Chronic sleep deprivation results in daytime sleepiness, slower reflexes, poor concentration, and increased risk of car accidents. Between 50 and 70 million Americans are affected by chronic sleep disorders, according to the National Sleep Foundation, an independent nonprofit organization established in 1990 to collect and educate sleep research for the general public.

Manufacturers of sleep-disorder diagnostic and therapy products have profited from the growth in sleep disorders over the last 20 years. Treatments such as the continuous positive airway pressure (CPAP) mask that uses air pressure to keep airways open throughout the night, or pediatric palate expanders to create more space in children’s mouths while they sleep, are common approaches to sleep apnea treatment. However, most turn to oral devices to move the lower jaw forward and open up the airway, which is similar to what Oventus and their team has invented.

Manufacturers had combined revenue of $1.3 billion last year for in the United States, according to international market research firm InMedica. In addition, Americans spent $1.7 billion on prescription sleep-aid drugs in 2011, a quick and temporary solution to an often-bigger problem that needs proper evaluation by a sleep physician.

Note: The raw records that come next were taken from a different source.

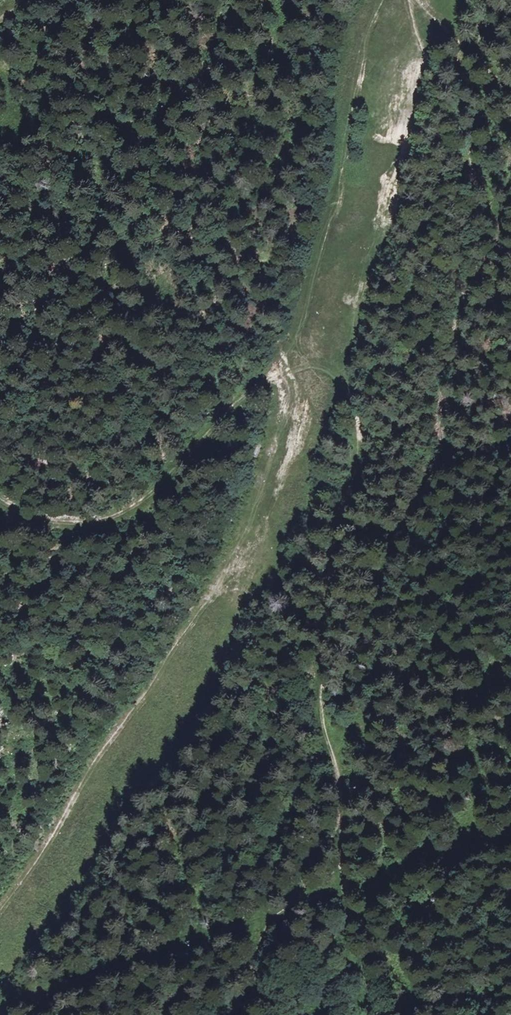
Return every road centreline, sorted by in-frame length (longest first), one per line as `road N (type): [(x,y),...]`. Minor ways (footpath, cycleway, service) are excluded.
road 1 (track): [(318,715),(317,620),(358,453),(357,424),(341,386),(296,358),(364,40),(381,0)]
road 2 (track): [(405,2),(414,37),(463,109),(473,207),(436,459),(318,715)]
road 3 (track): [(0,914),(205,608),(250,526),(296,358)]
road 4 (track): [(510,837),(0,1010)]
road 5 (track): [(318,715),(333,762),(345,937),(370,1014)]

"The new 3D printed mouthpiece bypasses all obstructions by having airways that deliver air to the back of the throat and it will also stop patients from snoring," Anderson said.

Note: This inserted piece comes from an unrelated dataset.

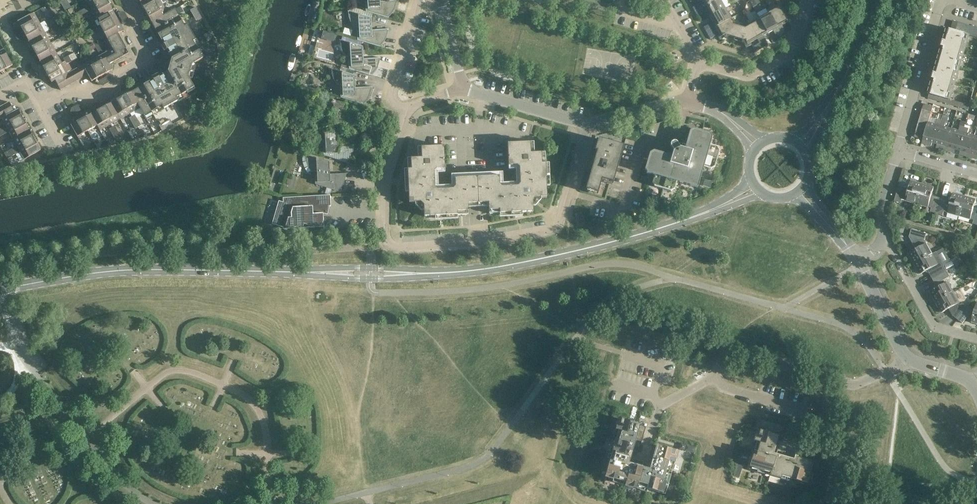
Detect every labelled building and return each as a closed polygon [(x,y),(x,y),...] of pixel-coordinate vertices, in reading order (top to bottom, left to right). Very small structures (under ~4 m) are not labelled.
[(107,0),(85,0),(91,10),(107,1),(107,0)] [(160,0),(144,0),(140,2),(146,12),(162,3),(160,0)] [(379,2),(368,2),(365,2),(366,12),(372,14),(389,19),(389,18),(388,18),(392,14),(394,9),(397,1),(397,0),(379,2)] [(702,4),(698,6),(697,4),(692,7),(695,12),(717,0),(700,0),(702,4)] [(720,0),(717,0),(695,12),(697,17),(703,15),(702,14),(706,11),(709,17),(724,9),(720,0)] [(113,11),(107,1),(91,10),(96,20),(113,11)] [(167,13),(162,3),(146,12),(151,22),(167,13)] [(788,22),(778,5),(768,11),(769,13),(782,37),(788,34),(787,32),(785,29),(782,31),(780,27),(788,22)] [(199,13),(196,7),(190,11),(193,16),(199,13)] [(350,7),(349,12),(371,18),(372,14),(366,12),(350,7)] [(86,8),(81,11),(84,17),(89,14),(86,8)] [(175,9),(167,13),(151,22),(162,41),(165,39),(167,43),(161,46),(164,52),(170,48),(172,52),(169,54),(172,59),(172,60),(170,66),(190,71),(192,65),(203,59),(193,42),(196,41),(195,40),(194,37),(192,33),(188,25),(185,27),(175,9)] [(730,19),(724,9),(709,17),(713,24),(709,26),(708,24),(703,27),(706,32),(711,29),(715,27),(728,20),(730,19)] [(84,17),(81,11),(76,14),(79,20),(84,17)] [(118,21),(113,11),(96,20),(102,30),(118,21)] [(359,28),(359,31),(371,30),(371,27),(371,18),(349,12),(347,11),(347,12),(348,12),(349,17),(350,23),(353,27),(352,27),(352,28),(359,28)] [(39,23),(34,13),(18,22),(23,32),(39,23)] [(202,18),(199,13),(193,16),(196,22),(202,18)] [(782,37),(769,13),(759,18),(767,34),(774,30),(776,34),(774,35),(777,40),(782,37)] [(767,34),(759,18),(749,24),(750,26),(757,39),(759,43),(762,48),(768,45),(765,40),(763,41),(760,38),(767,34)] [(731,25),(728,20),(715,27),(719,34),(717,35),(720,40),(724,38),(723,36),(724,35),(734,38),(738,27),(731,25)] [(124,31),(118,21),(102,30),(108,40),(118,34),(124,31)] [(953,21),(951,30),(967,35),(969,26),(953,21)] [(45,33),(39,23),(23,32),(29,42),(45,33)] [(757,39),(750,26),(744,29),(738,27),(734,38),(745,41),(745,43),(743,44),(746,48),(751,45),(750,43),(757,39)] [(969,26),(967,35),(969,35),(976,38),(976,28),(969,26)] [(70,32),(67,27),(62,30),(65,36),(70,32)] [(951,30),(946,28),(943,40),(940,39),(940,40),(941,40),(939,45),(939,46),(942,46),(943,41),(949,42),(947,47),(947,50),(945,49),(945,50),(940,49),(937,61),(956,67),(958,61),(961,63),(968,40),(964,39),(965,35),(969,36),(969,35),(967,35),(951,30)] [(371,30),(359,31),(357,31),(357,41),(380,47),(383,43),(386,38),(388,30),(389,30),(389,29),(371,30)] [(323,31),(321,39),(333,42),(335,34),(323,31)] [(74,38),(70,32),(65,36),(68,41),(74,38)] [(209,32),(203,35),(207,40),(212,37),(209,32)] [(51,43),(45,33),(29,42),(34,52),(51,43)] [(129,54),(118,34),(108,40),(112,49),(103,54),(109,65),(129,54)] [(351,56),(351,60),(362,59),(362,56),(363,56),(363,47),(339,40),(339,41),(340,46),(342,51),(345,56),(344,56),(344,57),(351,56)] [(56,53),(51,43),(34,52),(40,62),(56,53)] [(4,49),(0,51),(0,66),(3,71),(13,65),(4,49)] [(62,64),(56,53),(40,62),(46,72),(62,64)] [(74,53),(68,56),(72,61),(77,58),(75,55),(74,53)] [(109,65),(103,54),(93,60),(102,76),(112,70),(109,65)] [(72,61),(68,56),(63,59),(66,64),(72,61)] [(362,59),(351,60),(348,60),(349,69),(372,76),(371,75),(375,72),(378,67),(380,59),(381,59),(381,58),(362,59)] [(102,76),(93,60),(82,65),(88,75),(91,82),(96,79),(102,76)] [(956,67),(937,61),(934,72),(931,72),(930,77),(929,78),(933,79),(934,73),(939,75),(937,82),(936,81),(935,83),(931,81),(928,93),(929,94),(934,95),(940,97),(945,98),(950,99),(951,100),(951,99),(947,98),(949,94),(952,95),(958,73),(955,72),(956,67)] [(67,74),(62,64),(46,72),(51,83),(55,81),(61,78),(66,74),(67,74)] [(88,75),(82,65),(77,68),(82,78),(88,75)] [(190,71),(170,66),(168,72),(163,74),(165,78),(161,80),(158,74),(152,77),(155,83),(152,85),(150,82),(131,92),(140,108),(144,116),(162,106),(163,109),(176,102),(178,101),(177,98),(194,88),(189,79),(188,78),(190,71)] [(82,78),(77,68),(72,71),(77,81),(82,78)] [(343,85),(343,89),(354,88),(354,84),(355,84),(354,76),(331,69),(330,70),(331,70),(332,75),(334,80),(336,85),(336,86),(343,85)] [(77,81),(72,71),(67,74),(66,74),(71,84),(77,81)] [(71,84),(66,74),(61,78),(66,87),(71,84)] [(66,87),(61,78),(55,81),(60,90),(66,87)] [(354,88),(343,89),(340,89),(340,98),(363,105),(364,104),(363,104),(367,100),(369,96),(372,88),(372,87),(354,88)] [(140,108),(131,92),(121,98),(130,114),(140,108)] [(130,114),(121,98),(111,103),(120,119),(130,114)] [(334,114),(334,117),(346,117),(346,113),(346,105),(322,98),(323,99),(323,104),(325,109),(328,114),(327,114),(334,114)] [(14,112),(9,102),(4,105),(9,115),(14,112)] [(120,119),(111,103),(101,109),(110,125),(120,119)] [(923,139),(928,123),(929,123),(930,118),(933,107),(924,104),(919,120),(915,136),(923,139)] [(4,105),(0,107),(0,111),(4,118),(9,115),(4,105)] [(110,125),(101,109),(91,115),(97,126),(100,131),(110,125)] [(189,109),(184,112),(187,117),(192,114),(189,109)] [(24,120),(18,110),(14,112),(9,115),(4,118),(2,119),(7,129),(24,120)] [(88,110),(78,115),(87,131),(97,126),(91,115),(88,110)] [(87,131),(78,115),(68,121),(77,137),(87,131)] [(129,118),(132,123),(138,120),(135,115),(129,118)] [(346,117),(334,117),(331,118),(332,127),(355,134),(355,133),(358,129),(361,125),(363,116),(364,116),(346,117)] [(941,121),(930,118),(929,123),(928,123),(923,139),(922,143),(931,146),(933,142),(935,143),(941,121)] [(170,119),(164,122),(167,128),(173,125),(170,119)] [(29,130),(24,120),(7,129),(13,139),(29,130)] [(141,126),(138,120),(132,123),(135,129),(141,126)] [(946,122),(941,121),(935,143),(938,143),(936,147),(945,150),(951,130),(944,128),(946,122)] [(167,128),(164,122),(159,125),(162,131),(167,128)] [(109,129),(112,135),(118,131),(114,126),(109,129)] [(959,132),(951,130),(945,150),(955,153),(956,149),(958,149),(965,128),(960,126),(959,132)] [(326,143),(326,146),(337,146),(337,142),(338,142),(337,134),(314,127),(315,133),(317,138),(319,143),(326,143)] [(969,129),(965,128),(958,149),(961,150),(960,154),(968,157),(974,136),(967,134),(969,129)] [(649,153),(644,169),(645,170),(647,173),(654,176),(652,183),(653,183),(654,186),(654,187),(671,191),(674,189),(676,182),(697,188),(703,167),(711,169),(711,168),(714,167),(715,167),(717,159),(719,151),(719,150),(717,147),(710,145),(712,137),(711,137),(709,134),(710,134),(702,131),(693,129),(690,131),(689,131),(687,139),(688,142),(682,145),(681,148),(679,148),(677,144),(677,143),(676,143),(676,142),(675,142),(675,141),(674,141),(673,141),(672,141),(672,142),(671,142),(670,143),(670,144),(670,145),(670,146),(670,147),(673,151),(672,153),(669,152),(663,156),(662,153),(653,151),(653,152),(650,153),(649,153)] [(35,140),(29,130),(13,139),(19,149),(35,140)] [(121,137),(118,131),(112,135),(115,140),(121,137)] [(974,136),(968,157),(976,159),(976,137),(974,136)] [(40,151),(35,140),(19,149),(24,160),(40,151)] [(586,188),(598,191),(602,178),(613,181),(623,147),(600,140),(586,188)] [(507,144),(508,166),(508,170),(514,170),(516,171),(516,183),(503,184),(502,173),(451,175),(451,186),(438,186),(437,175),(439,173),(445,173),(444,169),(443,147),(421,148),(421,153),(416,159),(407,159),(409,203),(416,203),(424,210),(424,217),(468,215),(467,208),(471,204),(484,203),(489,207),(489,214),(532,212),(532,205),(539,197),(546,197),(544,153),(535,154),(530,149),(529,143),(507,144)] [(337,146),(326,146),(323,146),(324,156),(347,163),(347,162),(346,162),(350,158),(352,153),(355,145),(356,145),(356,144),(337,146)] [(15,147),(10,150),(13,156),(18,153),(15,147)] [(13,156),(10,150),(4,153),(7,159),(13,156)] [(310,172),(312,172),(317,172),(318,175),(329,174),(329,171),(330,171),(329,162),(306,155),(305,156),(306,156),(307,161),(308,167),(311,171),(310,171),(310,172)] [(347,173),(329,174),(318,175),(315,175),(315,185),(326,188),(331,189),(338,191),(341,187),(344,182),(347,174),(347,173)] [(908,189),(899,186),(894,201),(901,203),(902,200),(917,204),(922,184),(911,181),(908,189)] [(934,188),(922,184),(917,204),(931,208),(930,212),(937,214),(941,198),(932,196),(934,188)] [(951,201),(941,198),(937,214),(943,216),(944,212),(959,216),(965,196),(953,193),(951,201)] [(283,229),(324,227),(323,214),(324,214),(325,214),(327,206),(331,206),(330,195),(324,196),(301,197),(283,198),(283,202),(281,202),(274,225),(283,228),(283,229)] [(965,196),(959,216),(974,220),(973,224),(976,225),(976,209),(974,208),(976,200),(965,196)] [(585,223),(582,212),(575,214),(578,225),(585,223)] [(898,224),(896,231),(903,233),(905,226),(898,224)] [(909,253),(915,264),(932,254),(925,240),(927,234),(911,229),(909,237),(916,249),(909,253)] [(940,267),(932,254),(915,264),(920,274),(928,270),(932,279),(946,271),(943,266),(940,267)] [(946,271),(932,279),(936,285),(946,279),(950,277),(946,271)] [(936,302),(954,293),(948,282),(930,292),(936,302)] [(961,305),(954,293),(936,302),(942,313),(949,309),(953,316),(958,320),(968,307),(962,303),(961,305)] [(968,307),(958,320),(962,324),(972,311),(968,307)] [(607,439),(612,441),(609,451),(612,452),(604,480),(646,492),(647,490),(665,495),(677,452),(656,446),(649,470),(642,468),(643,464),(633,461),(632,465),(629,464),(634,447),(640,449),(646,427),(613,417),(607,439)] [(757,431),(778,437),(784,438),(787,427),(757,418),(754,430),(757,431)] [(778,437),(757,431),(751,451),(753,452),(748,470),(791,482),(792,479),(810,484),(816,463),(797,457),(797,456),(794,456),(793,459),(783,456),(784,454),(783,452),(777,451),(776,455),(773,454),(775,447),(778,437)]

Sleep has taken on a forefront in medical discovery, as researchers try to unweave the intricate interplay of brain functions, immune system, respiration, cardiovascular health, blood pressure, appetite and mental health. Scientists are just starting to grasp the extent to which our health depends on the length and quality of rest we give our bodies.

"It's an exciting prospect for people suffering from the debilitating disorder and the design offers significant benefits which cannot be achieved with more traditional manufacturing techniques," Barnes said.

Sleep typically takes up about a third of every day, which means the average person who lives to be 90 years old, will spend over 30 years of it asleep. Hopefully the new 3D device, which is expected to be available to patients next year, will provide treatment for better sleep quality.